Is the Pandemic a Unique Moment of Pivot?
My thoughts and feelings during the pandemic.
A snapshot is
Will the universality of the pandemic experience shift individual and collective consciousness and manifest as a change in systems?
Is making and doing the new thinking?
Our family has been part of the plastic free movement since 2016 and we have witnesssed the power of awareness, personal accountability and collective action coalesce into a new, values-led narrative that blends well with other climate, ecological, social, economic and political narratives that are, we think and hope, leading to a shift in the Overton window. I observe signs that this shift is steering political reputations and choices in a way that offers some hope for our planet. Our elder son Oli has written a thesis on Bridging the Gap Between Individual and Collective Action in the context of Environmental Degradation. A social phenomenon is envisaged where our connected world enables groups to coalesce as empowered entities that precipitate Mass Individual Action, Mass Individual Coordinated Action and Mass Individual Targeted Action. The subsequent power of numbers allows for the compassionate deconstruction of polluting industries and companies as their board rooms, AGMs and markets are subject to a new form of ‘boycott’ as the consumer shifts to citizen. Simply put, your purchase is a vote. En masse, such groups may have the scale that was lacking prior to the active global social media membrane, which some thinkers liken to an emergent consciousness, being in place. Our thinking about this has preoccupied us for a number of years and seems to be more relevant now as personal accountability and interdependence emerge as topics of relevance in the pandemic.
My personal experience in being a proactive participant in an environmental movement has offered the opportunity to develop a sense of agency in place of hopelessness - a valuable thread in how one responds to climate anxiety. We made a sudden decision to switch to lower impact living and, in my case, it did not happen without context.
As a young boy, I grew up unsure was to why the adults I saw as role models were actually going to work. Why did millions of people go to desks daily, travel on planes to meetings, get excited about selling stuff and ultimately build and celebrate companies that produced goods of, in my eyes, little merit. It seemed to be a dehumanising endeavour that misunderstood how progress might be defined. On a number of occasions, I asked the naive questions about why people were dedicating such time and resource in pursuit of stuff I didn’t understand and cannot recall many convincing answers. It formed a perfect platform for undermining any sense I could make of why I was being taught at school in the way I was and where I might fit in the world of work.
My revelatory moment came when I met my wiffe, Claudi, from a relatively alternative German family background that includes living in intentional communities and questioning prevailing norms. Subsequently, we bridged convention and unorthodoxy by working in relatively conventional spheres whilst pursuing an alternative way to life through educational choices and voluntary causes.
What am I attempting to communicate here? Is the pandemic a unique moment of pivot?

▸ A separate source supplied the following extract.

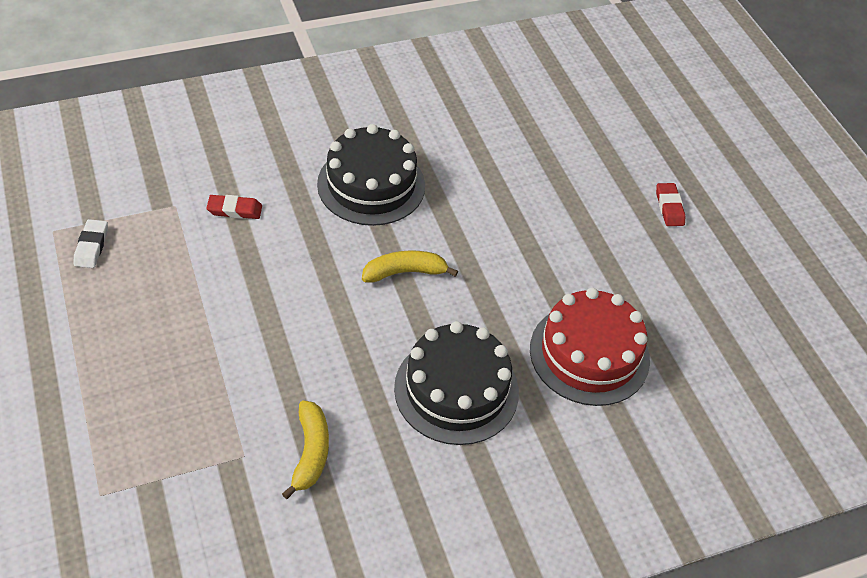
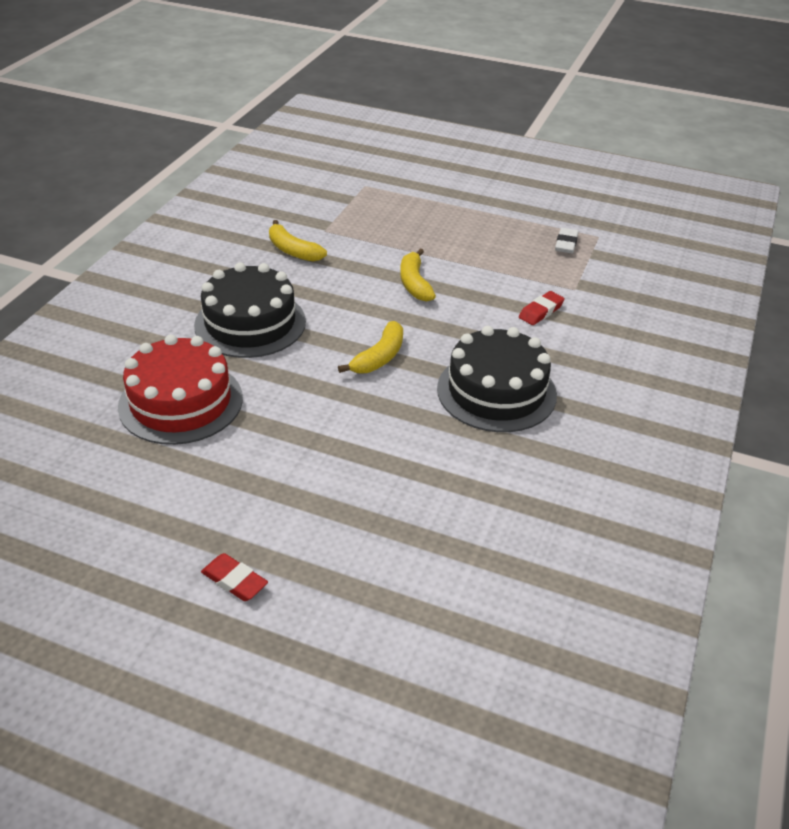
camera: 135 degrees right, 10 degrees down
white eraser [74,219,108,268] -> white eraser turned 60 degrees clockwise [555,228,579,253]
none -> yellow banana [400,249,436,301]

As the world debates whether old or new paradigm thinking and activity will emerge on the back of this journey, I hope and pray that the connectedness and humane generosity that lies within all of us can emerge as a force for good and, supported by systems thinking and other enlightened outlooks, can reset the power balance. An emergent consciousness befitting of an Awuarian age.
Time and time again, I have seen the esoteric and alternative thinkers at the leading edge of the bell curve have an almost prophetic capability that over time seeds improvement in sectors such as medicine, food and agriculture, ecology and education.
The unique ubiquity and scale of the pandemic and its spiritual and psychological impacts will, I hope, reset a values led revolution in priorities that, powered by people, offers an overwhelming force for good. Optimistic idealism or credible opportunity? As ever, travel in hope. As we emerge from this I will continue to do things that provide me with agency in the situation and align them as best I can to the common good.
Closer to home, as a ‘melancholic optimist’ I know I am not alone in being susceptible to feelings of guilt as we benefit from the relative comfort of our situation and the enforced ‘idle’ the we are encountering. Contrasting this to the enormous risk, sacrifice and suffering being experienced by others is perfect fodder for a solar plexus level reaction of remorse. This, combined with the incessant drip feed of statistics, anecdotes and general news, has the power to drown out constructive thought. My response has been to assert my ‘locus of control’ by making things out of wood and joining the explosion in home improvement, make and mend and creative pursuit that seems to be proliferating. Then, sitting with a glass of beer in the evening and pondering our work, the sadness and grief that is part of this time mixes with a sense of wellbeing in a ‘schizophrenic’ cocktail of reflection. Distraction in the form of movie nights and group video calls blend in as a new normal. Unusual times. A friend has a personal philosophy of mining each and every life situation for the gold it offers and I love this impulse. Doing, being, thinking, feeling; all of them are altered just at the moment. Gratitude will help and so will reaching out to support others - having written this piece I will now do both of those more.
Traveller there is no path, the path is made by walking.